高田吉孝のブログ

ワンルームマンション投資に思うこと(続編)…

4月末に国土交通省が発表した2006年度(06年4月〜07年3月)の貸家の新設着工戸数は、予想通りの結果で、前年度比3.9%増加の53万7943戸と6年連続の増加となり、1997年度以降過去10年で最高の着工数となっています。
 また、3月の着工数は前年同月比2%増の3万9663戸で、3ヵ月ぶりに増加となり、今年も昨年と同水準またはそれ以上の着工数になるのは間違いないと思います。

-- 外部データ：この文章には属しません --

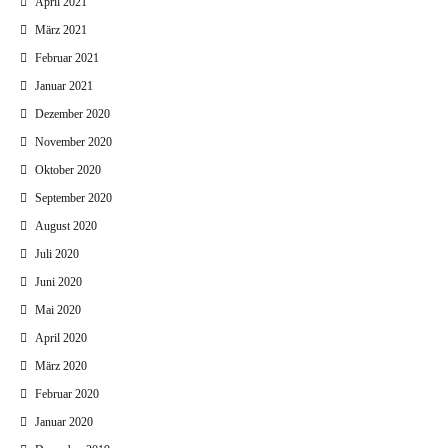
April 2021
März 2021
Februar 2021
Januar 2021
Dezember 2020
November 2020
Oktober 2020
September 2020
August 2020
Juli 2020
Juni 2020
Mai 2020
April 2020
März 2020
Februar 2020
Januar 2020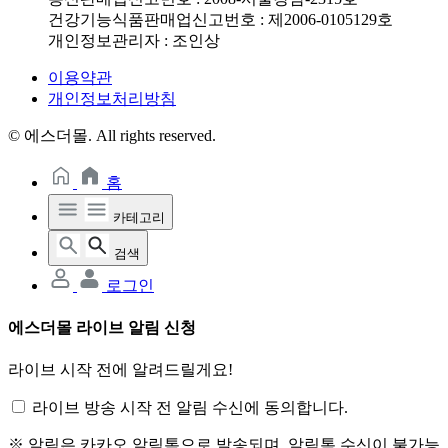
건강기능식품판매업신고번호 : 제2006-0105129호
개인정보관리자 : 조인상
이용약관
개인정보처리방침
© 에스더몰. All rights reserved.
홈
카테고리
검색
로그인
에스더몰 라이브 알림 신청
라이브 시작 전에 알려드릴게요!
라이브 방송 시작 전 알림 수신에 동의합니다.
※ 알림은 카카오 알림톡으로 발송되며, 알림톡 수신이 불가능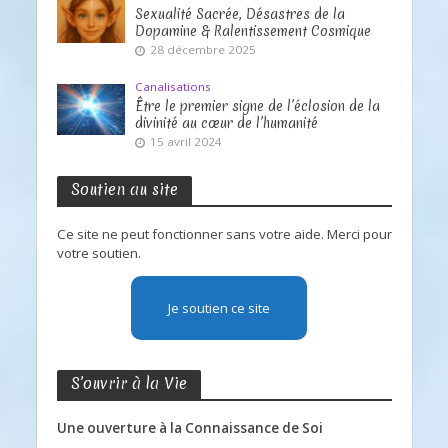
Sexualité Sacrée, Désastres de la
Dopamine & Ralentissement Cosmique
28 décembre 2025
Canalisations
Être le premier signe de l’éclosion de la
divinité au cœur de l’humanité
15 avril 2024
Soutien au site
Ce site ne peut fonctionner sans votre aide. Merci pour
votre soutien.
Je soutien ce site
S’ouvrir à la Vie
Une ouverture à la Connaissance de Soi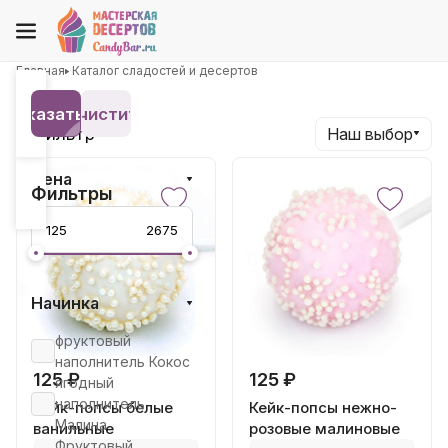
Главная
Каталог сладостей и десертов
Показать 22
Очистить
Фильтр
Наш выбор
Цена
Фильтры
Начинка
фруктовый
наполнитель Кокос
125 ₽
125 ₽
ягодный
наполнитель
Кейк-попсы белые
Кейк-попсы нежно-
Малина
ванильные
розовые малиновые
Фруктовый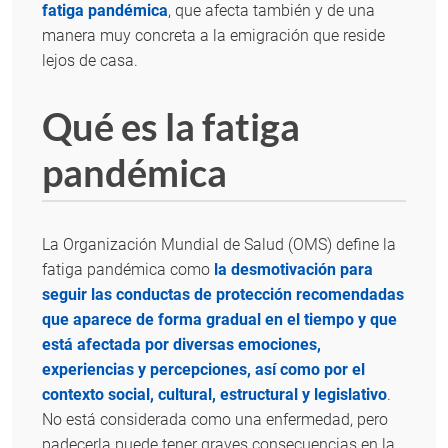
fatiga pandémica
, que afecta también y de una
manera muy concreta a la emigración que reside
lejos de casa.
Qué es la fatiga
pandémica
La Organización Mundial de Salud (OMS) define la
fatiga pandémica como
la desmotivación para
seguir las conductas de protección recomendadas
que aparece de forma gradual en el tiempo y que
está afectada por diversas emociones,
experiencias y percepciones, así como por el
contexto social, cultural, estructural y legislativo
.
No está considerada como una enfermedad, pero
padecerla puede tener graves consecuencias en la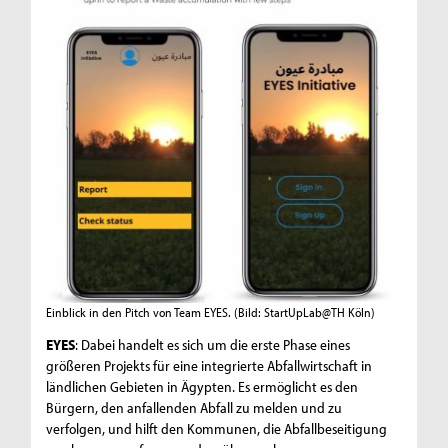
Einblick in den Pitch von Team EYES.
(Bild: StartUpLab@TH Köln)
EYES
: Dabei handelt es sich um die erste Phase eines
größeren Projekts für eine integrierte Abfallwirtschaft in
ländlichen Gebieten in Ägypten. Es ermöglicht es den
Bürgern, den anfallenden Abfall zu melden und zu
verfolgen, und hilft den Kommunen, die Abfallbeseitigung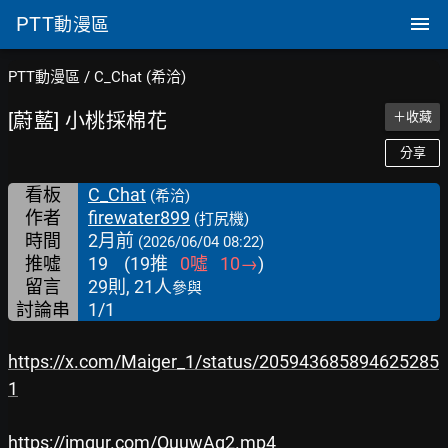
PTT
動漫區
PTT動漫區
/
C_Chat (希洽)
[蔚藍] 小桃採棉花
＋收藏
分享
看板
C_Chat
(希洽)
作者
firewater899
(打尻機)
時間
2月前
(2026/06/04 08:22)
推噓
19
(
19
推
0
噓
10
→
)
留言
29則, 21人
參與
討論串
1/1
https://x.com/Maiger_1/status/205943685894625285
1
https://imgur.com/QuuwAg2.mp4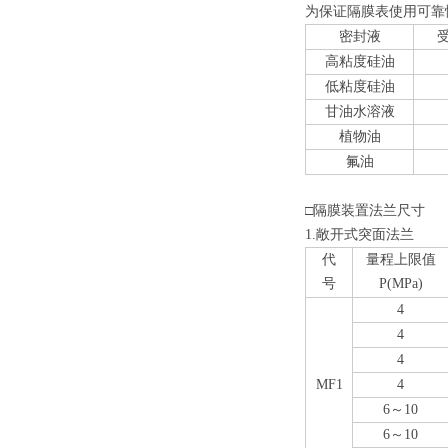
为保证隔膜表使用可靠
密封液
高粘度硅油
低粘度硅油
甘油水溶液
植物油
氟油
□隔膜装置法兰尺寸
1.敞开式突面法兰
代
量程上限值
号
P(MPa)
4
4
4
MF1
4
6～10
6～10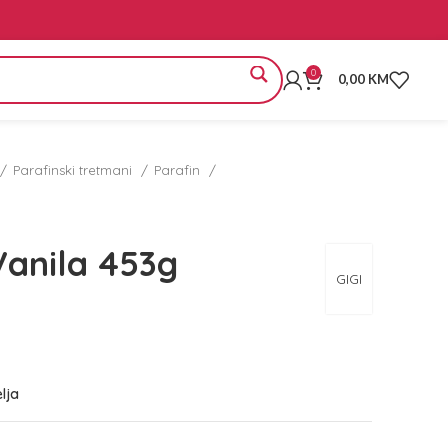
0
0,00
KM
Parafinski tretmani
Parafin
Vanila 453g
GIGI
elja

 持ち家も含めた2006年度の新設住宅着工戸数も前年度に比べ2.9%増の128万5246戸となり、4年連続で増加しています。都市部のマンションブームを背景に分譲マンションの着工戸数が1990年度に次ぐ過去2番目の高水準を記録。持ち家、貸家も堅調に推移し、全体の着工戸数でも9年ぶりの高水準となっています。
 着工戸数の内訳は、持ち家が0.9%増の35万5700戸で、3年ぶりに増加。貸家は3.9%増の53万7943戸で、6年連続のプラスとなりました。分譲住宅はマンションが4.8%増(24万1826戸)、戸建てが0.4%増(13万8394戸)でした。
 着工戸数が4年連続で増えたのは87年以来で、長期金利がなお低水準にあり、30歳代の団塊ジュニア世代の住宅取得意欲が高まっている事等がその要因ですが、最後の住宅需要層である団塊ジュニア世代が住宅を取得することは、賃貸需要にとってはマイナス要因(分譲住宅を取得する方の約40%は、賃貸住宅からの住み替え)でもあります。

 好調な都市部でのマンションブームの裏で、各マンション業者はワンルームマンションの建築に力を入れ出しているようです。これは実際、数社のマンション業者の土地の仕入れ担当から同様の話を聞きましたので、多分間違いはないと思います。
 都市部では、地価が上昇しており広大な土地(ファミリー向け分譲マンション用地)を仕入れるのが難しくなっており、そこでファミリー向け分譲マンションでは採算ラインに乗らない、多少小規模な土地でも今後は仕入れて、ワンルームマンションを建築して、ファンド(Jリートや私募ファンド等)に売却していくそうです。

 先日も城南エリアで、納税地用の土地売却(200坪容積率200%)の入札を実施しましたが、信じられない高値で某大手マンションデベロッパーが落札しました。ざっと物件の利回りを計算してみましたが、とても個人では投資できるような利回りにはなりませんでした。物件を購入するのは、投資家から資金を集めたファンドです。結局は投資家が泣きを見る?構図なのではないでしょうか。

 いずれにせよ、旺盛な賃貸住宅の着工はまだまだ続きそうです。あと10年近くは、首都圏では人口が流入しますが、需要を超える供給と、中長期的に見た人口減少問題がある状況下では、賃貸住宅への投資(アパート、マンションの建築)はやめた方が良いケースが多いでしょう。新築ワンルームマンション投資は論外です。